WT: Io non ho mai ricevuto un’educazione accademica, quindi all’inizio della mia carriera non mi preoccupavo affatto delle differenze tra generi. Non cambiava niente se facevo un ritratto, una natura morta o un paesaggio. E sono felice che sia andata così, perché mi ha lasciato molta libertà: non ho mai avuto un archivio fisso di immagini e modelli da rispettare. Naturalmente, come qualsiasi artista, ho cercato di mantenere un percorso, ma non ho mai pensato di dedicarmi a un genere e poi all’altro, facendo differenze. Il mio lavoro è un equilibrio tra distrazione e progetto. L’importante è non essere mai troppo sicuri di sé.
MG/DH: È proprio questo atteggiamento libero che trasmettono quelle foto dei jeans: sono nature morte, ma sono anche astratte e allo stesso tempo parlano della persona che indossava quei pantaloni. In un certo senso sono intime…

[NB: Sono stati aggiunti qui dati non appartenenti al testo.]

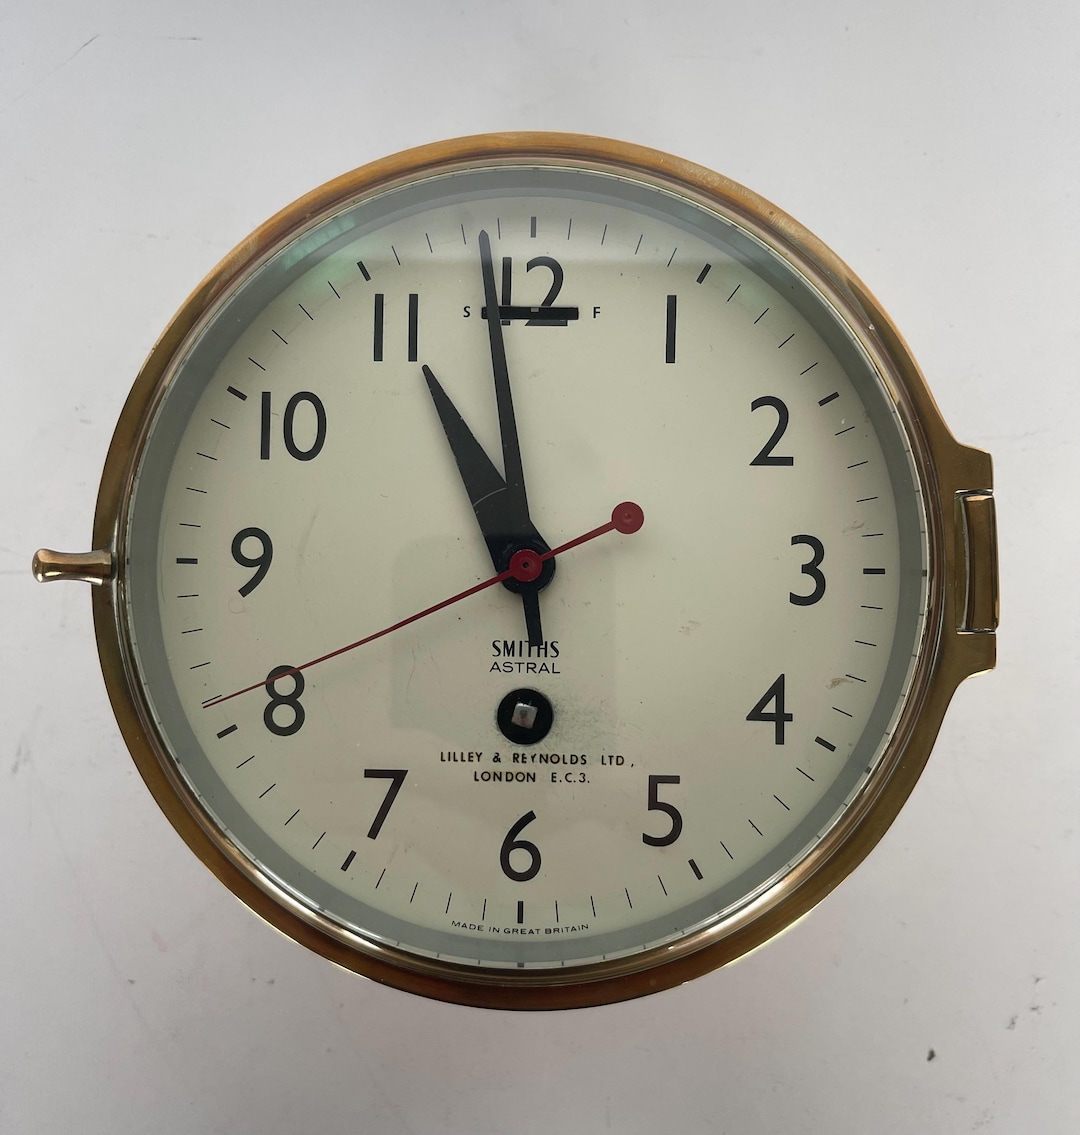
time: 10:58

WT: Perché sono immagini che hanno un significato molto preciso e privato. La foto con i jeans abbandonati sul calorifero l’ho scattata a casa dei miei genitori. Quel calorifero l’ho fissato migliaia di volte, quando me ne stavo seduto sul cesso a casa mia. È un oggetto che conosco a memoria: conosco il calore che emanava. So che non fa una grande differenza per lo spettatore. Ma è importante che ci sia una specie di risonanza emotiva nelle mie fotografie: è l’unica sicurezza nel mio lavoro. Se ho provato una sensazione forte nel momento in cui ho scattato la foto, so che quei sentimenti risuoneranno negli spettatori. E così torniamo al problema dell’intimità: cerco sempre di creare un legame con gli oggetti e le persone che ritraggo, anche se si tratta di rapporti alienati. Odio il cinismo e la superficialità. Ecco perché evito le emozioni dirette o ovvie. Mi piacciono le cose neutre.